The Spanish government intends to expand the car scrappage program until the middle of next year, some sources told Reuters.
The Spanish government, facing an election in December, plans to push the car purchase subsidy program that has a major impact in boosting auto sales in the country until the middle of next year, a source at the Industry Ministry said this week. It is not the first time when Spain renews these state subsidies, a situation which happened several times in recent years. Car deliveries have grown for the past 26 months in a row due to this incentive scheme, that also contribute to an economic revival after a long period of depreciation. The subsidy program offers consumers discounts when they want to buy a new car while turning in an old one. The scrappage scheme was last extended by the government in May with a 225-million-euro – 238 million dollars – package.

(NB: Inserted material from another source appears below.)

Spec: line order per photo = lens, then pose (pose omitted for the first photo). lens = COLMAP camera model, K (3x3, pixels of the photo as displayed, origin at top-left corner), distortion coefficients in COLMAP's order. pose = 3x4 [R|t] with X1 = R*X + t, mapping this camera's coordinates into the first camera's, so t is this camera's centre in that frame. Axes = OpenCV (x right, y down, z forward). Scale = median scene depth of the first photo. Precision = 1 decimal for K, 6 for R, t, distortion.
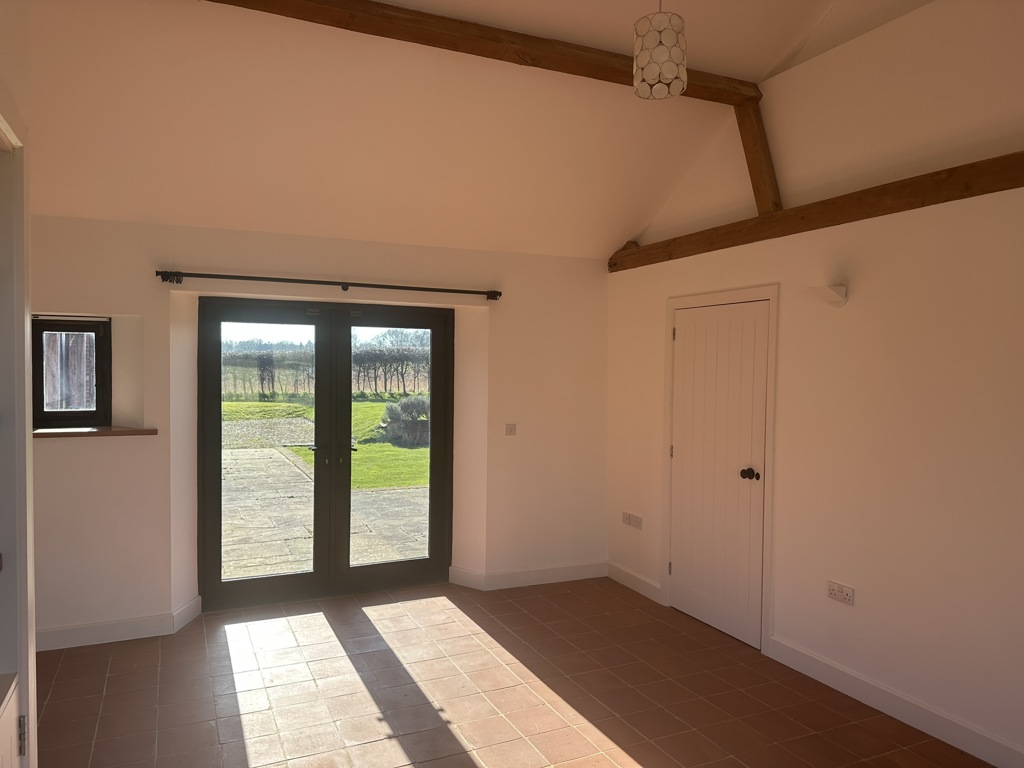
lens RADIAL K [[716.2, 0, 510.1], [0, 716.2, 383.7], [0, 0, 1]] dist [0.153113, -0.219763]
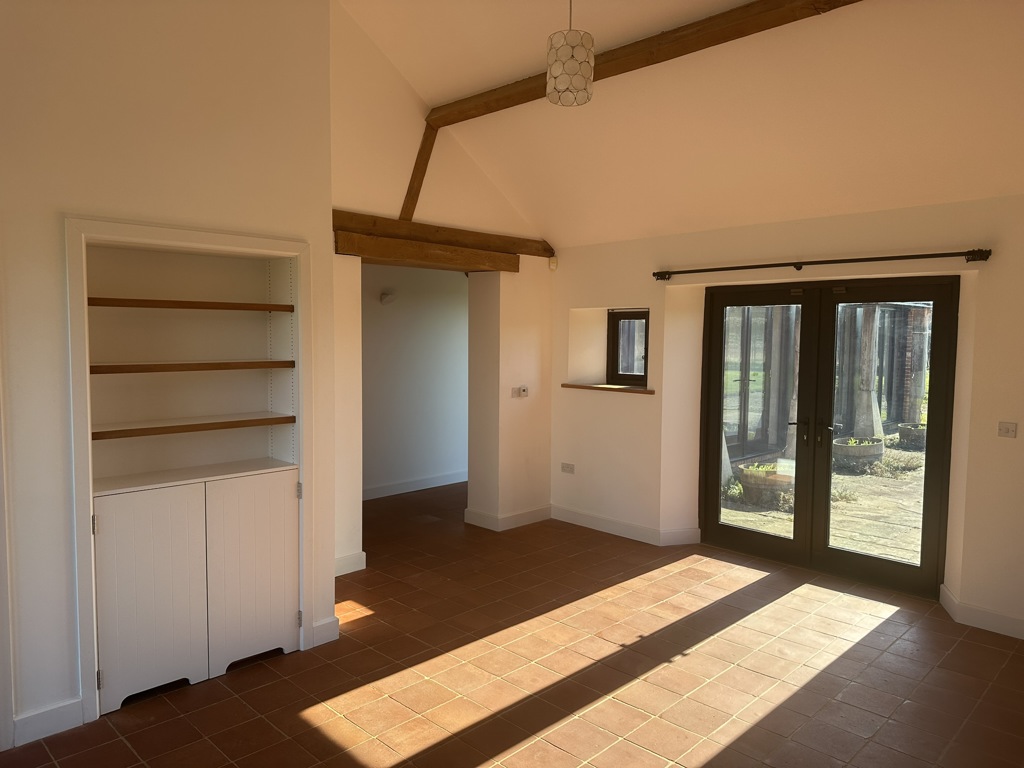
lens RADIAL K [[726.9, 0, 509.9], [0, 726.9, 379.2], [0, 0, 1]] dist [0.008181, 0.003036]
pose [[0.337928, 0.050731, -0.939804, 0.600929], [-0.027565, 0.998651, 0.043996, -0.009478], [0.940768, 0.011038, 0.338870, 0.269128]]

It was due to expire at the end of the year, but will be extended until July 31, 2016, using leftover funds from the May package, the ministry source said. The source confirmed comments made by Industry Ministry official Begona Cristeto earlier this week and reported by the Spanish media. Even if Spain’s parliament has been dissolved ahead of the December election, cabinet ministers can still approve some measures. The car scrappage scheme is aimed to reduce the number of older vehicles on the road, improving road safety and supporting the car industry. Consumers get around 750 euros in subsidies per car from the state, in addition to similar discounts from car manufacturers as part of the scheme.